HEIL THOMAS JEFFERSON

By Celia Cohen
Grapevine Political Writer

There is a curious new YouTube video showing Glen Urquhart, one of the Republican candidates for Delaware's congressional seat, transforming Thomas Jefferson into Adolf Hitler.

This is not a spoof. Urquhart, a Sussex County developer, is seen at a Republican candidates forum in April in Greenwood. He is discussing how the phrase "separation of church and state" came to be.

Urquhart contradicts an unseen speaker trying to say -- correctly -- that Jefferson used the wording in a famous letter he wrote in 1802 to the Danbury Baptists in Connecticut.
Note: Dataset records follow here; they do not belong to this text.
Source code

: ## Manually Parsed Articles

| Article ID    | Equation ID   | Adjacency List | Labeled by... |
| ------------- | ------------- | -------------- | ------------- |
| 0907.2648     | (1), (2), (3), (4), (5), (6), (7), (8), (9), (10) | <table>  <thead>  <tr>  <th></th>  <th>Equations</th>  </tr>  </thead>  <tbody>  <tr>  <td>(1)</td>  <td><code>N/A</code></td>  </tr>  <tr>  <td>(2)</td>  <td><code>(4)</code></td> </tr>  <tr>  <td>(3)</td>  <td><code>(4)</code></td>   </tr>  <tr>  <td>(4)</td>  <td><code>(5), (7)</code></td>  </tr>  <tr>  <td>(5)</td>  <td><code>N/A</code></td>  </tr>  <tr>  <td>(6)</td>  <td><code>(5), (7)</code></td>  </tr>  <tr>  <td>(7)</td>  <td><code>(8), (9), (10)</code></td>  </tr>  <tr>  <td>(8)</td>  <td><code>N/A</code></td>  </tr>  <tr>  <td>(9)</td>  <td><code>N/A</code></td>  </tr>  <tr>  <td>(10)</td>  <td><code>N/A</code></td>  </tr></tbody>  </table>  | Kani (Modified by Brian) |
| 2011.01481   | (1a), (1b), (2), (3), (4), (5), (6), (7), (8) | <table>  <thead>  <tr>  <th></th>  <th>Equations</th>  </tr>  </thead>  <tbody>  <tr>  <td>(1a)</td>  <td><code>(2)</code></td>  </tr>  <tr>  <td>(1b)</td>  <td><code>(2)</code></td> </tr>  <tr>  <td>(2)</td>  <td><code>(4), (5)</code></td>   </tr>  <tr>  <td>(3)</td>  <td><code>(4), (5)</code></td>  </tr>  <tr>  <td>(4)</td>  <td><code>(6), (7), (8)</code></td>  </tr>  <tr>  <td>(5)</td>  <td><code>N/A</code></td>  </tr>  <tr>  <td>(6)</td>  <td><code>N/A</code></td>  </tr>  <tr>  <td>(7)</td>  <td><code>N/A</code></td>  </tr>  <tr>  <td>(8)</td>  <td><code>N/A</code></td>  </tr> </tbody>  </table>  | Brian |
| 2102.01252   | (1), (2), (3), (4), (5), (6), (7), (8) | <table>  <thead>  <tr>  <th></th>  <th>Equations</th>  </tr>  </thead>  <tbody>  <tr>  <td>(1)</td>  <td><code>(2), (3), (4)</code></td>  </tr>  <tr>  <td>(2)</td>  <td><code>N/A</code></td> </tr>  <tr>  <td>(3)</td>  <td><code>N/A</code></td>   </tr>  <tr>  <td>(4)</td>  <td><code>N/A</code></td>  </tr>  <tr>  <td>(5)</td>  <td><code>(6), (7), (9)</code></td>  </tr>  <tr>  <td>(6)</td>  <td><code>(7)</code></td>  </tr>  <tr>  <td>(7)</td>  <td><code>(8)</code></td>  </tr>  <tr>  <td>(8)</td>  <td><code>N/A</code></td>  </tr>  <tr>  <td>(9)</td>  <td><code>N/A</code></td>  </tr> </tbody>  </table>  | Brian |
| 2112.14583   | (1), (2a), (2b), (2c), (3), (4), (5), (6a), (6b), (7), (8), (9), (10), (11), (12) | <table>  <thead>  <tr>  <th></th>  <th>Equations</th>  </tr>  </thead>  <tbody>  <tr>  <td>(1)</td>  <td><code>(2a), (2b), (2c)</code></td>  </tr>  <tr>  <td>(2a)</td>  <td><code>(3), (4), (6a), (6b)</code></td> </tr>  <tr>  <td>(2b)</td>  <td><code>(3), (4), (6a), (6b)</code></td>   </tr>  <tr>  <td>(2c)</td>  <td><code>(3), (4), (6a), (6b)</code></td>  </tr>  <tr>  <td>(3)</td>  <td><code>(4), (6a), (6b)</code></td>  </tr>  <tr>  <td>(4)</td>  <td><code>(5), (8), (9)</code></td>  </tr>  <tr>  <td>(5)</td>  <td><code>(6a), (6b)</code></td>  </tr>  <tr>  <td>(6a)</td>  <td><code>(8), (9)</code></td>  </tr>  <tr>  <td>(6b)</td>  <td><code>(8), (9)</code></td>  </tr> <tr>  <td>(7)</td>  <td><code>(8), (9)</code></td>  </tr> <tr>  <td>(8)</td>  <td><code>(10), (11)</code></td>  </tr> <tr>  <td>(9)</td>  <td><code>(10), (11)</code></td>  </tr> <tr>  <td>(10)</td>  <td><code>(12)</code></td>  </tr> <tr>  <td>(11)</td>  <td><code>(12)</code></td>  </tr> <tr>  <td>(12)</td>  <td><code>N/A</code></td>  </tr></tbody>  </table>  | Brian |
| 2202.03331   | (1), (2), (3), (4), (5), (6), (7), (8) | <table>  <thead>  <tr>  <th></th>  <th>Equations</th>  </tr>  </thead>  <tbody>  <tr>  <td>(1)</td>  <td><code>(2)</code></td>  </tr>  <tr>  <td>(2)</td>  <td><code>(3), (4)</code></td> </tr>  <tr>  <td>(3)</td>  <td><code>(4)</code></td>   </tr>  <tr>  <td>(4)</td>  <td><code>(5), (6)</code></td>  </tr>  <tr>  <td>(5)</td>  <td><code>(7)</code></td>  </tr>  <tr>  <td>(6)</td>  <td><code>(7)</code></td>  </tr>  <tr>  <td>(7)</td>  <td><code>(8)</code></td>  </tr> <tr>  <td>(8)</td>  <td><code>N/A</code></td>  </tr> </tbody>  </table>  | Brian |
"That exact phrase was not in Jefferson's letter to the Danbury Baptists," Urquhart says.

"The exact phrase 'separation of church and state' came out of Adolf Hitler's mouth. That's where it comes from. The next time your liberal friends talk about separation of church and state, ask them why they're Nazis."

So that would explain why George Washington had to talk Betsy Ross out of designing the Stars & Stripes with a field of blue decorated with 13 little swastikas.

Whatever Urquhart meant then, he is not elaborating now. He did not respond to requests for an interview left Tuesday and Wednesday by telephone and e-mail with his campaign.

It will have to wait for another day for Urquhart to answer where he thinks Hitler issued his declaration of separation. Maybe while camping at Valley Forge?

The YouTube clip, which lasts for 39 seconds, was posted Monday as "Urquhart's Gaffe." How it got there is unknown.

Urquhart has had trouble with Thomas Jefferson before. Judging by the campaign Web site, Urquhart seems to think Jefferson included "life" in the unalienable rights of "Life, Liberty and the pursuit of Happiness" in the Declaration of Independence because he was against abortion.

Just like Thomas Paine thought a "sunshine patriot" should spend July the Fourth at the beach.

By the way, the unseen speaker in the YouTube video is John Davis, who used to be the Kent County Republican chair.

Davis is working with the campaign of Kevin Wade, another Republican congressional candidate who, along with Urquhart, lost the party endorsement at the state convention last month to Michele Rollins. The three candidates are pointed toward a primary Sept. 14 to decide who will run against John Carney, the former lieutenant governor, on the Democratic ticket.

Partisan or otherwise, Davis was a high school history teacher, familiar with Jefferson's letter to the Danbury Baptists. Jefferson wrote of the First Amendment "building a wall of separation between Church & State."

Jefferson composed the letter while he was president, or as he preferred to be called, "der Fuhrer."

"He [Urquhart] got the history wrong. Hitler in fact wanted the establishment of a quasi-state religion. He saw the advantage of control," Davis said.

"He [Urquhart] is basically saying that people who believe in the separation of church and state are following Nazism. Adolf Hitler liked dogs and was very good to dogs. If you like dogs, does that make you a Nazi? Mussolini made the trains run on time. Does it mean someone who wants to get the trains running on time is a fascist?"

Davis said Wade's campaign did not post the YouTube video, but Wade himself wanted to make clear the video illustrated a wall of separation between the two campaigns.

"The separation of church and state is as American as apple pie," Wade said.

"The debate through the centuries is how high is that wall and how wide is that wall, and God willing, we'll have several more centuries of that debate."

The record is certain that Jefferson was the one to come up with "separation of church and state." It was Hitler who came up with the "Big Lie."